Problem requirements →
Whichever lines of the material contain "membranous", copy each of them.

Data section →
Segment Open

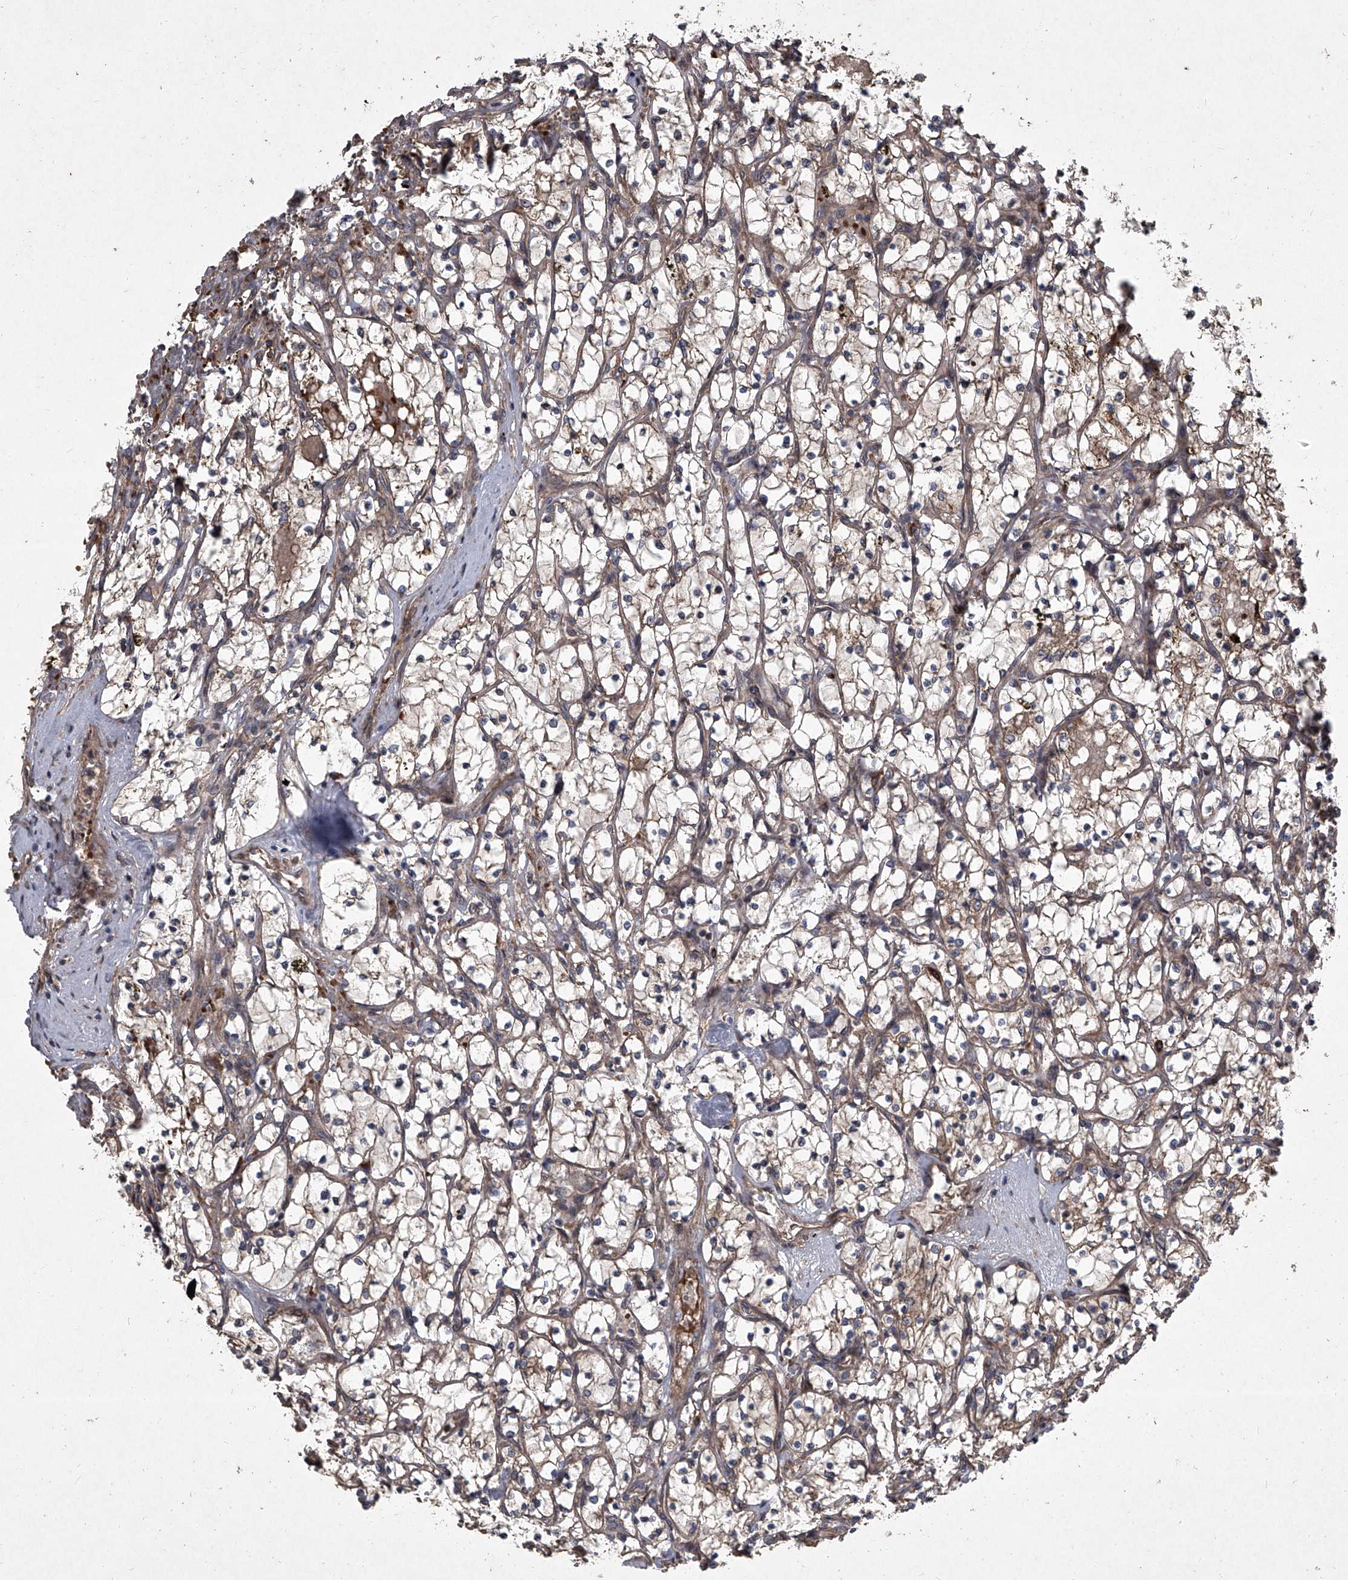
{"staining": {"intensity": "weak", "quantity": ">75%", "location": "cytoplasmic/membranous"}, "tissue": "renal cancer", "cell_type": "Tumor cells", "image_type": "cancer", "snomed": [{"axis": "morphology", "description": "Adenocarcinoma, NOS"}, {"axis": "topography", "description": "Kidney"}], "caption": "Human renal adenocarcinoma stained for a protein (brown) demonstrates weak cytoplasmic/membranous positive expression in approximately >75% of tumor cells.", "gene": "EVA1C", "patient": {"sex": "female", "age": 69}}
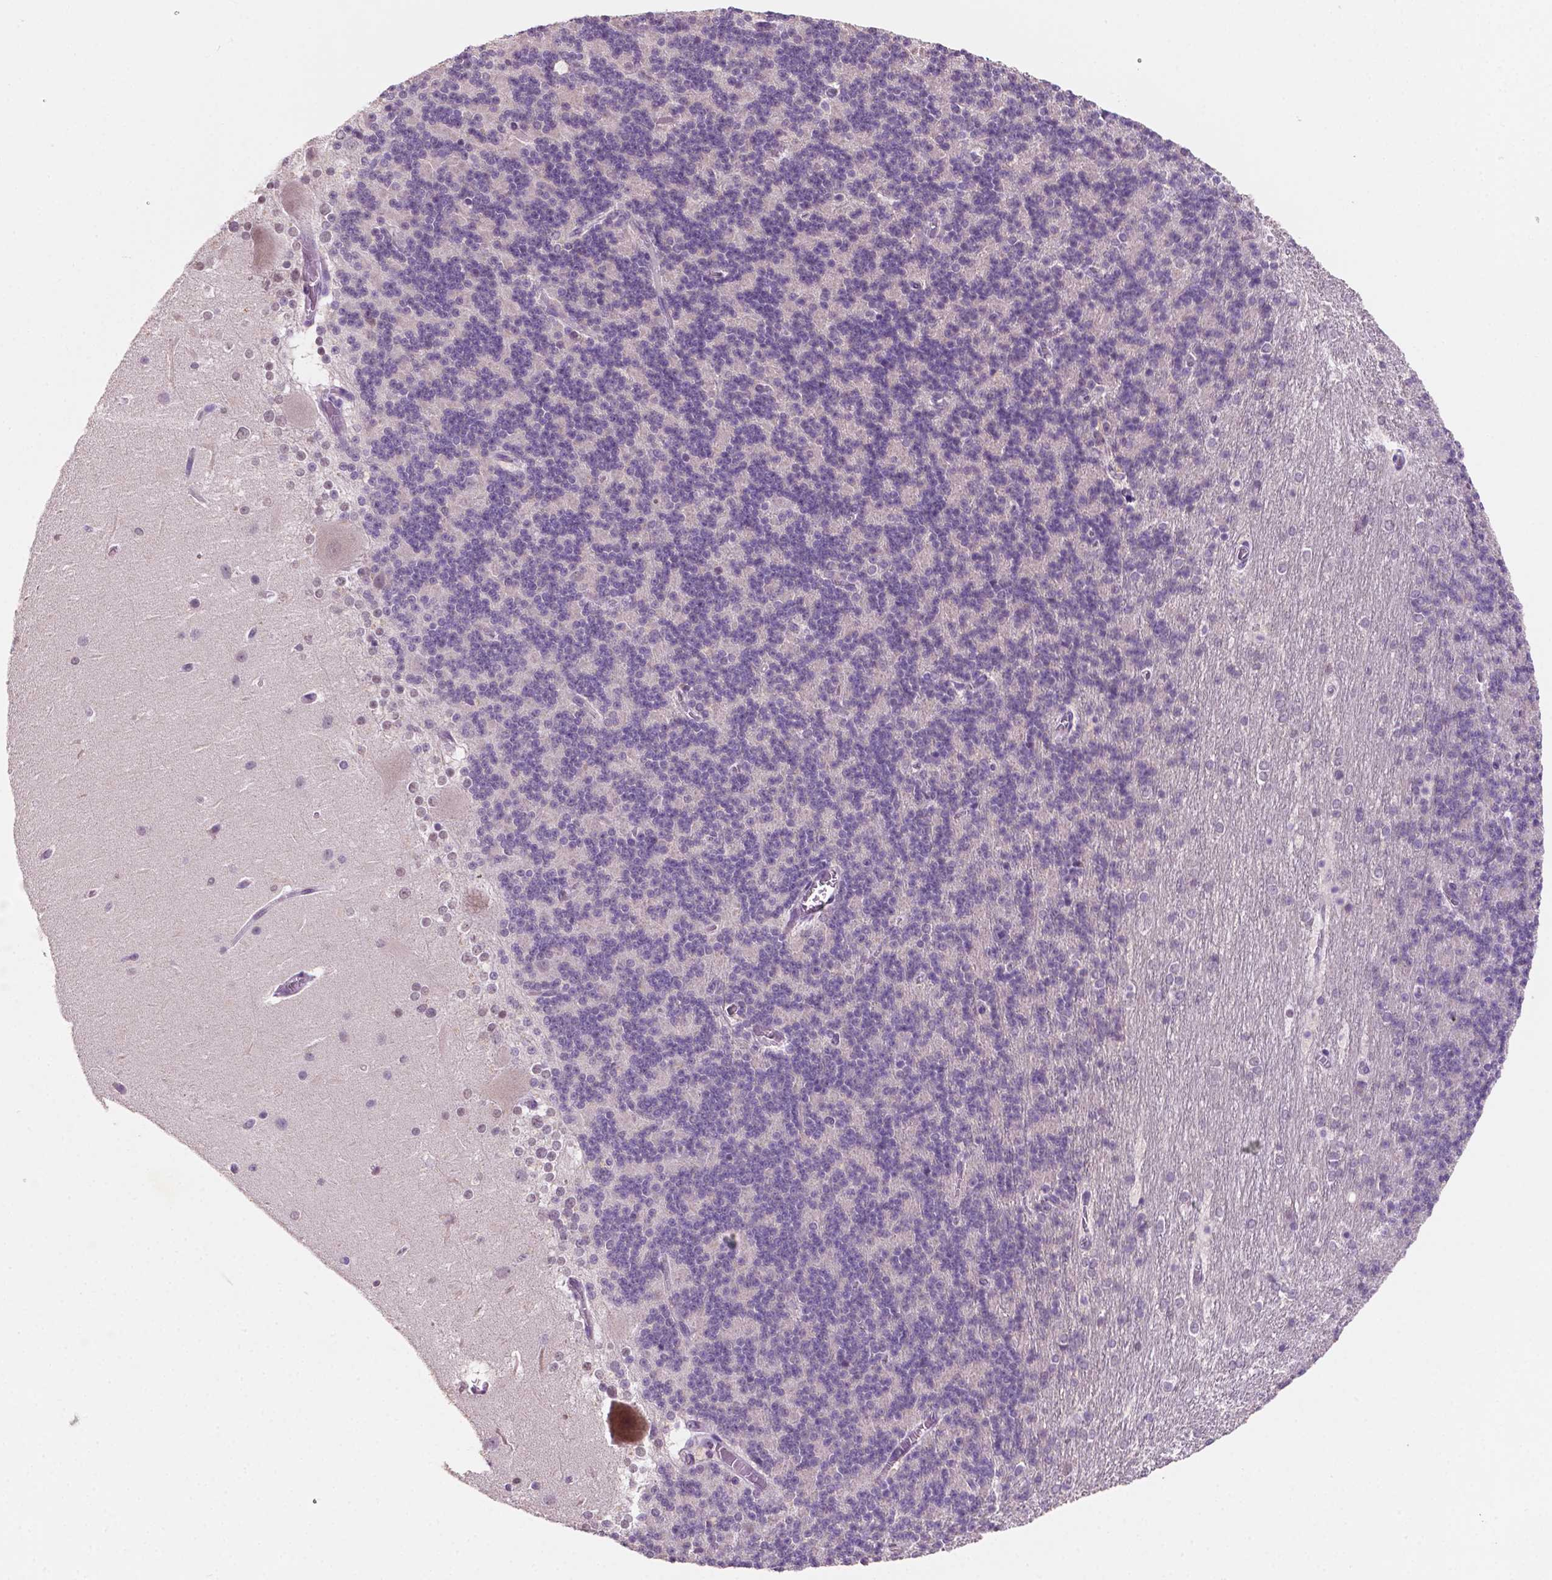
{"staining": {"intensity": "negative", "quantity": "none", "location": "none"}, "tissue": "cerebellum", "cell_type": "Cells in granular layer", "image_type": "normal", "snomed": [{"axis": "morphology", "description": "Normal tissue, NOS"}, {"axis": "topography", "description": "Cerebellum"}], "caption": "This is an immunohistochemistry (IHC) image of benign human cerebellum. There is no staining in cells in granular layer.", "gene": "SHLD3", "patient": {"sex": "female", "age": 19}}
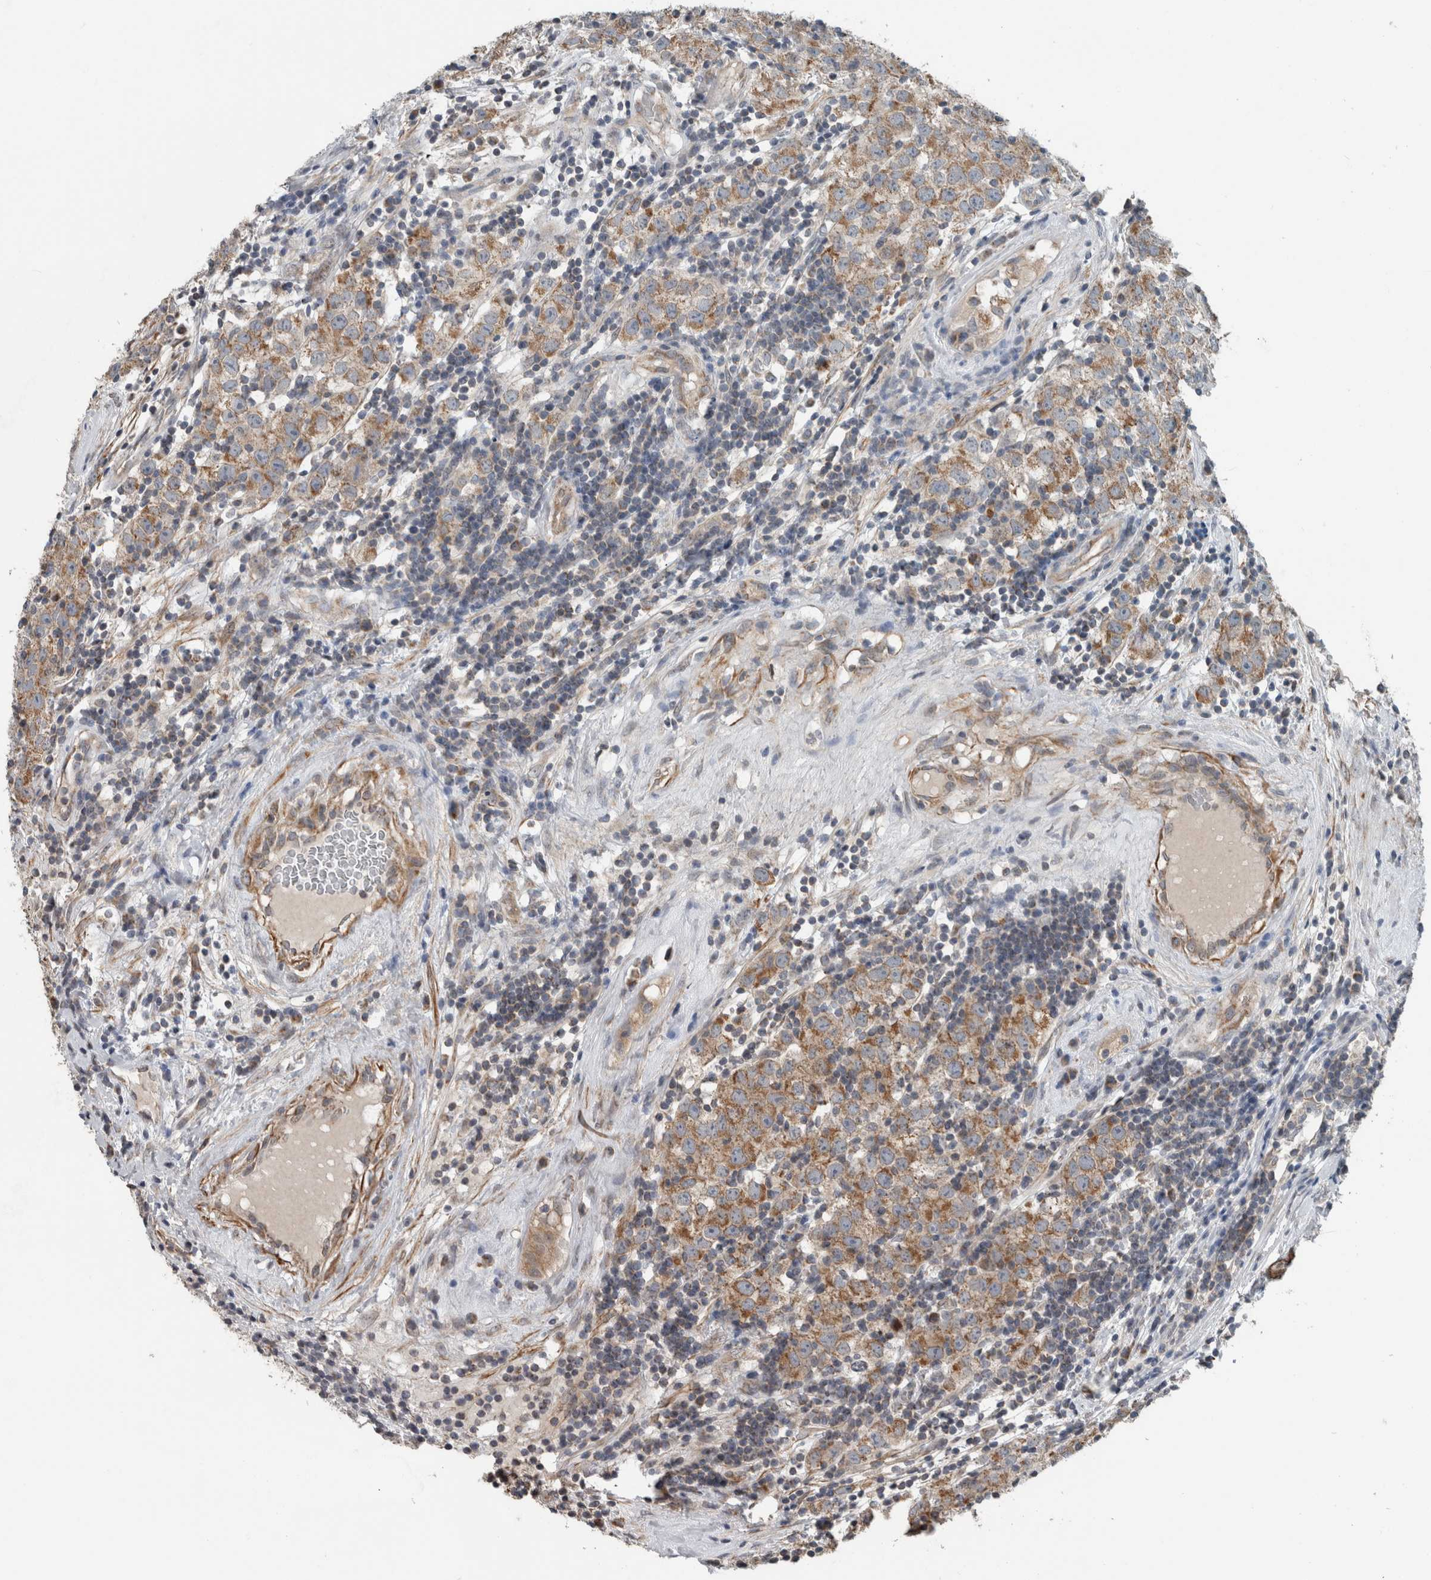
{"staining": {"intensity": "moderate", "quantity": ">75%", "location": "cytoplasmic/membranous"}, "tissue": "testis cancer", "cell_type": "Tumor cells", "image_type": "cancer", "snomed": [{"axis": "morphology", "description": "Seminoma, NOS"}, {"axis": "morphology", "description": "Carcinoma, Embryonal, NOS"}, {"axis": "topography", "description": "Testis"}], "caption": "Moderate cytoplasmic/membranous expression for a protein is appreciated in about >75% of tumor cells of testis embryonal carcinoma using immunohistochemistry (IHC).", "gene": "ARMC1", "patient": {"sex": "male", "age": 28}}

Segment Closed

Result of this exercise →
{"staining": {"intensity": "weak", "quantity": ">75%", "location": "cytoplasmic/membranous"}, "tissue": "renal cancer", "cell_type": "Tumor cells", "image_type": "cancer", "snomed": [{"axis": "morphology", "description": "Adenocarcinoma, NOS"}, {"axis": "topography", "description": "Kidney"}], "caption": "Human renal adenocarcinoma stained for a protein (brown) demonstrates weak cytoplasmic/membranous positive expression in approximately >75% of tumor cells.", "gene": "EVA1C", "patient": {"sex": "female", "age": 69}}
{"staining": {"intensity": "moderate", "quantity": ">75%", "location": "cytoplasmic/membranous"}, "tissue": "testis cancer", "cell_type": "Tumor cells", "image_type": "cancer", "snomed": [{"axis": "morphology", "description": "Seminoma, NOS"}, {"axis": "morphology", "description": "Carcinoma, Embryonal, NOS"}, {"axis": "topography", "description": "Testis"}], "caption": "Moderate cytoplasmic/membranous expression for a protein is appreciated in about >75% of tumor cells of testis embryonal carcinoma using immunohistochemistry (IHC).", "gene": "ARMC1", "patient": {"sex": "male", "age": 28}}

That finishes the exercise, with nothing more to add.